Depuis plusieurs semaines, l’ouverture de China Mall à Conakry suscite de vives réactions dans les rues et sur les réseaux sociaux. Dans ce centre commercial flambant neuf, les prix défient toute concurrence : d’après certains internautes un parfum vendu 95 000 francs guinéens à Madina est proposé à 35 000 francs dans les rayons de China Mall. Une différence qui interroge et inquiète.
Pour beaucoup d’observateurs, la présence d’un tel acteur commercial étranger sur le territoire guinéen met en péril les petits entrepreneurs locaux, déjà fragilisés par un environnement économique instable. « Si la Chine, qui est la source de Madina, vient s’installer en Guinée, c’est que c’est gâté », commente un internaute, exprimant le sentiment de désarroi d’une partie de la population commerçante.
Un autre utilisateur s’inquiète : « À la Plaza, c’est presque fini. Beaucoup de vendeurs ne pourront plus vendre ». Ces propos illustrent la crainte d’un effondrement du commerce local, incapable de rivaliser avec les coûts d’importation et la logistique industrielle d’un géant mondial.
Pour d’autres, au contraire, la concurrence est une opportunité d’évolution. « Dans un pays où il n’y a pas de compétitivité, c’est normal que les Chinois haussent la barre très haut. Seuls ceux qui sauront s’adapter survivront. C’est du darwinisme commercial », commente un internaute favorable à cette ouverture, estimant qu’elle pourrait pousser les commerçants guinéens à améliorer la qualité de leurs produits et leurs services.

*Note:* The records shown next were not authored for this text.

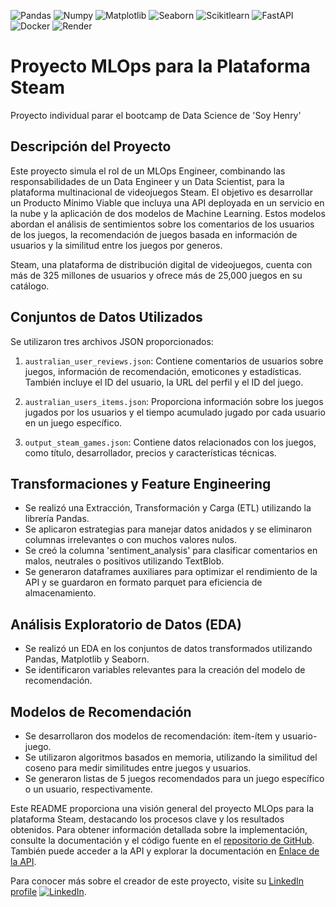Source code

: ![Pandas](https://img.shields.io/badge/-Pandas-333333?style=flat&logo=pandas)
![Numpy](https://img.shields.io/badge/-Numpy-333333?style=flat&logo=numpy)
![Matplotlib](https://img.shields.io/badge/-Matplotlib-333333?style=flat&logo=matplotlib)
![Seaborn](https://img.shields.io/badge/-Seaborn-333333?style=flat&logo=seaborn)
![Scikitlearn](https://img.shields.io/badge/-Scikitlearn-333333?style=flat&logo=scikitlearn)
![FastAPI](https://img.shields.io/badge/-FastAPI-333333?style=flat&logo=fastapi)
![Docker](https://img.shields.io/badge/-Docker-333333?style=flat&logo=docker)
![Render](https://img.shields.io/badge/-Render-333333?style=flat&logo=render)

# Proyecto MLOps para la Plataforma Steam

Proyecto individual parar el bootcamp de Data Science de 'Soy Henry'

## Descripción del Proyecto

Este proyecto simula el rol de un MLOps Engineer, combinando las responsabilidades de un Data Engineer y un Data Scientist, para la plataforma multinacional de videojuegos Steam. El objetivo es desarrollar un Producto Mínimo Viable que incluya una API deployada en un servicio en la nube y la aplicación de dos modelos de Machine Learning. Estos modelos abordan el análisis de sentimientos sobre los comentarios de los usuarios de los juegos, la recomendación de juegos basada en información de usuarios y la similitud entre los juegos por generos.

Steam, una plataforma de distribución digital de videojuegos, cuenta con más de 325 millones de usuarios y ofrece más de 25,000 juegos en su catálogo.

## Conjuntos de Datos Utilizados

Se utilizaron tres archivos JSON proporcionados:

1. `australian_user_reviews.json`: Contiene comentarios de usuarios sobre juegos, información de recomendación, emoticones y estadísticas. También incluye el ID del usuario, la URL del perfil y el ID del juego.

2. `australian_users_items.json`: Proporciona información sobre los juegos jugados por los usuarios y el tiempo acumulado jugado por cada usuario en un juego específico.

3. `output_steam_games.json`: Contiene datos relacionados con los juegos, como título, desarrollador, precios y características técnicas.

## Transformaciones y Feature Engineering

- Se realizó una Extracción, Transformación y Carga (ETL) utilizando la librería Pandas.
- Se aplicaron estrategias para manejar datos anidados y se eliminaron columnas irrelevantes o con muchos valores nulos.
- Se creó la columna 'sentiment_analysis' para clasificar comentarios en malos, neutrales o positivos utilizando TextBlob.
- Se generaron dataframes auxiliares para optimizar el rendimiento de la API y se guardaron en formato parquet para eficiencia de almacenamiento.

## Análisis Exploratorio de Datos (EDA)

- Se realizó un EDA en los conjuntos de datos transformados utilizando Pandas, Matplotlib y Seaborn.
- Se identificaron variables relevantes para la creación del modelo de recomendación.

## Modelos de Recomendación

- Se desarrollaron dos modelos de recomendación: ítem-ítem y usuario-juego.
- Se utilizaron algoritmos basados en memoria, utilizando la similitud del coseno para medir similitudes entre juegos y usuarios.
- Se generaron listas de 5 juegos recomendados para un juego específico o un usuario, respectivamente.

Este README proporciona una visión general del proyecto MLOps para la plataforma Steam, destacando los procesos clave y los resultados obtenidos. Para obtener información detallada sobre la implementación, consulte la documentación y el código fuente en el [repositorio de GitHub](https://github.com/leocortes85/PI_MLOps_Steam). También puede acceder a la API y explorar la documentación en [Enlace de la API](/docs). 

Para conocer más sobre el creador de este proyecto, visite su  [LinkedIn profile](https://www.linkedin.com/in/leonardo-cort%C3%A9s-zambrano-13522295/) [![LinkedIn](https://img.shields.io/badge/LinkedIn-blue?style=flat-square&logo=linkedin)](https://www.linkedin.com/in/leonardo-cort%C3%A9s-zambrano-13522295/).
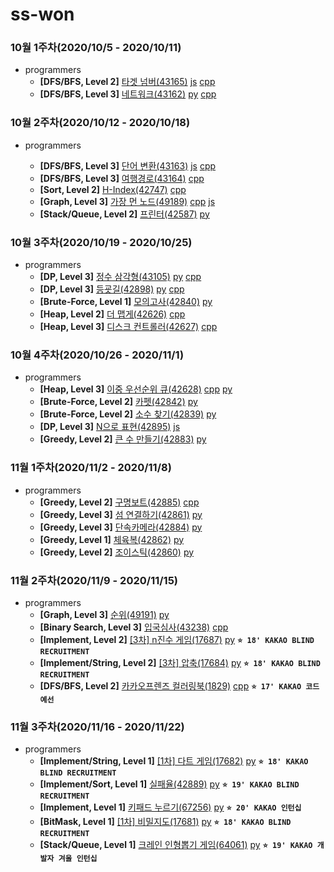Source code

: # ss-won

### 10월 1주차(2020/10/5 - 2020/10/11)

- programmers
  - **[DFS/BFS, Level 2]** [타겟 넘버(43165)](https://programmers.co.kr/learn/courses/30/lessons/43165) [js](https://github.com/ss-won/ps_study/blob/main/ss-won/programmers/43165.js) [cpp](https://github.com/ss-won/ps_study/blob/main/ss-won/programmers/43165.cpp)
  - **[DFS/BFS, Level 3]** [네트워크(43162)](https://programmers.co.kr/learn/courses/30/lessons/43162) [py](https://github.com/ss-won/ps_study/blob/main/ss-won/programmers/43162.py) [cpp](https://github.com/ss-won/ps_study/blob/main/ss-won/programmers/43162.cpp)

### 10월 2주차(2020/10/12 - 2020/10/18)

- programmers

  - **[DFS/BFS, Level 3]** [단어 변환(43163)](https://programmers.co.kr/learn/courses/30/lessons/43163) [js](https://github.com/ss-won/ps_study/blob/main/ss-won/programmers/43163.js) [cpp](https://github.com/ss-won/ps_study/blob/main/ss-won/programmers/43163.cpp)
  - **[DFS/BFS, Level 3]** [여행경로(43164)](https://programmers.co.kr/learn/courses/30/lessons/43164) [cpp](https://github.com/ss-won/ps_study/blob/main/ss-won/programmers/43164.cpp)
  - **[Sort, Level 2]** [H-Index(42747)](https://programmers.co.kr/learn/courses/30/lessons/42747) [cpp](https://github.com/ss-won/ps_study/blob/main/ss-won/programmers/42747.cpp)
  - **[Graph, Level 3]** [가장 먼 노드(49189)](https://programmers.co.kr/learn/courses/30/lessons/49189) [cpp](https://github.com/ss-won/ps_study/blob/main/ss-won/programmers/49189.cpp) [js](https://github.com/ss-won/ps_study/blob/main/ss-won/programmers/49189.js)
  - **[Stack/Queue, Level 2]** [프린터(42587)](https://programmers.co.kr/learn/courses/30/lessons/42587) [py](https://github.com/ss-won/ps_study/blob/main/ss-won/programmers/42587.py)

### 10월 3주차(2020/10/19 - 2020/10/25)

- programmers
  - **[DP, Level 3]** [정수 삼각형(43105)](https://programmers.co.kr/learn/courses/30/lessons/43105) [py](https://github.com/ss-won/ps_study/blob/main/ss-won/programmers/43105.py) [cpp](https://github.com/ss-won/ps_study/blob/main/ss-won/programmers/43105.cpp)
  - **[DP, Level 3]** [등굣길(42898)](https://programmers.co.kr/learn/courses/30/lessons/42898) [py](https://github.com/ss-won/ps_study/blob/main/ss-won/programmers/42898.py) [cpp](https://github.com/ss-won/ps_study/blob/main/ss-won/programmers/42898.cpp)
  - **[Brute-Force, Level 1]** [모의고사(42840)](https://programmers.co.kr/learn/courses/30/lessons/42840) [py](https://github.com/ss-won/ps_study/blob/main/ss-won/programmers/42840.py)
  - **[Heap, Level 2]** [더 맵게(42626)](https://programmers.co.kr/learn/courses/30/lessons/42626) [cpp](https://github.com/ss-won/ps_study/blob/main/ss-won/programmers/42626.cpp)
  - **[Heap, Level 3]** [디스크 컨트롤러(42627)](https://programmers.co.kr/learn/courses/30/lessons/42627) [cpp](https://github.com/ss-won/ps_study/blob/main/ss-won/programmers/42627.cpp)

### 10월 4주차(2020/10/26 - 2020/11/1)

- programmers
  - **[Heap, Level 3]** [이중 우선순위 큐(42628)](https://programmers.co.kr/learn/courses/30/lessons/42628) [cpp](https://github.com/ss-won/ps_study/blob/main/ss-won/programmers/42628.cpp) [py](https://github.com/ss-won/ps_study/blob/main/ss-won/programmers/42628.py)
  - **[Brute-Force, Level 2]** [카펫(42842)](https://programmers.co.kr/learn/courses/30/lessons/42842) [py](https://github.com/ss-won/ps_study/blob/main/ss-won/programmers/42842.py)
  - **[Brute-Force, Level 2]** [소수 찾기(42839)](https://programmers.co.kr/learn/courses/30/lessons/42839) [py](https://github.com/ss-won/ps_study/blob/main/ss-won/programmers/42839.py)
  - **[DP, Level 3]** [N으로 표현(42895)](https://programmers.co.kr/learn/courses/30/lessons/42895) [js](https://github.com/ss-won/ps_study/blob/main/ss-won/programmers/42895.js)
  - **[Greedy, Level 2]** [큰 수 만들기(42883)](https://programmers.co.kr/learn/courses/30/lessons/42883) [py](https://github.com/ss-won/ps_study/blob/main/ss-won/programmers/42883.py)

### 11월 1주차(2020/11/2 - 2020/11/8)

- programmers
  - **[Greedy, Level 2]** [구명보트(42885)](https://programmers.co.kr/learn/courses/30/lessons/42885) [cpp](https://github.com/ss-won/ps_study/blob/main/ss-won/programmers/42885.cpp)
  - **[Greedy, Level 3]** [섬 연결하기(42861)](https://programmers.co.kr/learn/courses/30/lessons/42861) [py](https://github.com/ss-won/ps_study/blob/main/ss-won/programmers/42861.py)
  - **[Greedy, Level 3]** [단속카메라(42884)](https://programmers.co.kr/learn/courses/30/lessons/42884) [py](https://github.com/ss-won/ps_study/blob/main/ss-won/programmers/42884.py)
  - **[Greedy, Level 1]** [체육복(42862)](https://programmers.co.kr/learn/courses/30/lessons/42862) [py](https://github.com/ss-won/ps_study/blob/main/ss-won/programmers/42862.py)
  - **[Greedy, Level 2]** [조이스틱(42860)](https://programmers.co.kr/learn/courses/30/lessons/42860) [py](https://github.com/ss-won/ps_study/blob/main/ss-won/programmers/42860.py)

### 11월 2주차(2020/11/9 - 2020/11/15)

- programmers
  - **[Graph, Level 3]** [순위(49191)](https://programmers.co.kr/learn/courses/30/lessons/49191) [py](https://github.com/ss-won/ps_study/blob/main/ss-won/programmers/49191.py)
  - **[Binary Search, Level 3]** [입국심사(43238)](https://programmers.co.kr/learn/courses/30/lessons/43238) [cpp](https://github.com/ss-won/ps_study/blob/main/ss-won/programmers/43238.cpp)
  - **[Implement, Level 2]** [[3차] n진수 게임(17687)](https://programmers.co.kr/learn/courses/30/lessons/17687) [py](https://github.com/ss-won/ps_study/blob/main/ss-won/programmers/17687.py)
    **`⭐️ 18' KAKAO BLIND RECRUITMENT`**
  - **[Implement/String, Level 2]** [[3차] 압축(17684)](https://programmers.co.kr/learn/courses/30/lessons/17684) [py](https://github.com/ss-won/ps_study/blob/main/ss-won/programmers/17684.py)
    **`⭐️ 18' KAKAO BLIND RECRUITMENT`**
  - **[DFS/BFS, Level 2]** [카카오프렌즈 컬러링북(1829)](https://programmers.co.kr/learn/courses/30/lessons/1829) [cpp](https://github.com/ss-won/ps_study/blob/main/ss-won/programmers/1829.cpp)
    **`⭐️ 17' KAKAO 코드 예선`**

### 11월 3주차(2020/11/16 - 2020/11/22)

- programmers
  - **[Implement/String, Level 1]** [[1차] 다트 게임(17682)](https://programmers.co.kr/learn/courses/30/lessons/17682) [py](https://github.com/ss-won/ps_study/blob/main/ss-won/programmers/17682.py)
    **`⭐️ 18' KAKAO BLIND RECRUITMENT`**
  - **[Implement/Sort, Level 1]** [실패율(42889)](https://programmers.co.kr/learn/courses/30/lessons/42889) [py](https://github.com/ss-won/ps_study/blob/main/ss-won/programmers/42889.py)
    **`⭐️ 19' KAKAO BLIND RECRUITMENT`**
  - **[Implement, Level 1]** [키패드 누르기(67256)](https://programmers.co.kr/learn/courses/30/lessons/67256) [py](https://github.com/ss-won/ps_study/blob/main/ss-won/programmers/67256.py)
    **`⭐️ 20' KAKAO 인턴십`**
  - **[BitMask, Level 1]** [[1차] 비밀지도(17681)](https://programmers.co.kr/learn/courses/30/lessons/17681) [py](https://github.com/ss-won/ps_study/blob/main/ss-won/programmers/17681.py)
    **`⭐️ 18' KAKAO BLIND RECRUITMENT`**
  - **[Stack/Queue, Level 1]** [크레인 인형뽑기 게임(64061)](https://programmers.co.kr/learn/courses/30/lessons/64061) [py](https://github.com/ss-won/ps_study/blob/main/ss-won/programmers/64061.py)
    **`⭐️ 19' KAKAO 개발자 겨울 인턴십`**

Certains évoquent même des précédents en Afrique : « En Angola, les Chinois ont construit des usines et fait baisser les prix. Résultat, de nombreux vendeurs locaux ont disparu ». Cette situation alimente la peur d’une délocalisation silencieuse du profit, où l’argent des consommateurs guinéens profiterait principalement à des entreprises étrangères.
Cependant, une autre partie du public accueille positivement cette nouvelle enseigne, estimant que les produits de certains guinéens sont souvent trop chers et que la clientèle mérite des alternatives abordables.
Entre satisfaction populaire et inquiétude économique, l’arrivée de China Mall en Guinée relance un débat fondamental : celui du protectionnisme commercial et du soutien à l’entrepreneuriat local.
Le gouvernement, pour l’heure, n’a pas réagi officiellement. Mais une chose est sûre : le marché guinéen entre dans une nouvelle ère, où la survie dépendra de la capacité des acteurs nationaux à s’adapter à un modèle de consommation mondialisé.